Required task>
Rewrite the lines below, putting "surface type" wherever "land cover" appears and keeping everything else the same. Leave the pictures out of your answer.

Source data>
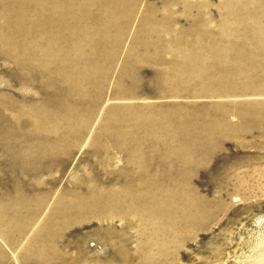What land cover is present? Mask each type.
Wrapping results in <instances>:
<instances>
[{
    "label": "rangeland",
    "instance_id": "rangeland-1",
    "mask_svg": "<svg viewBox=\"0 0 264 264\" xmlns=\"http://www.w3.org/2000/svg\"><path fill=\"white\" fill-rule=\"evenodd\" d=\"M0 264H264V0H0Z\"/></svg>",
    "mask_w": 264,
    "mask_h": 264
}]
</instances>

Correct answer>
What surface type is present? Mask each type.
Wrapping results in <instances>:
<instances>
[{
    "label": "rangeland",
    "instance_id": "rangeland-1",
    "mask_svg": "<svg viewBox=\"0 0 264 264\" xmlns=\"http://www.w3.org/2000/svg\"><path fill=\"white\" fill-rule=\"evenodd\" d=\"M0 264H264V0H0Z\"/></svg>",
    "mask_w": 264,
    "mask_h": 264
}]
</instances>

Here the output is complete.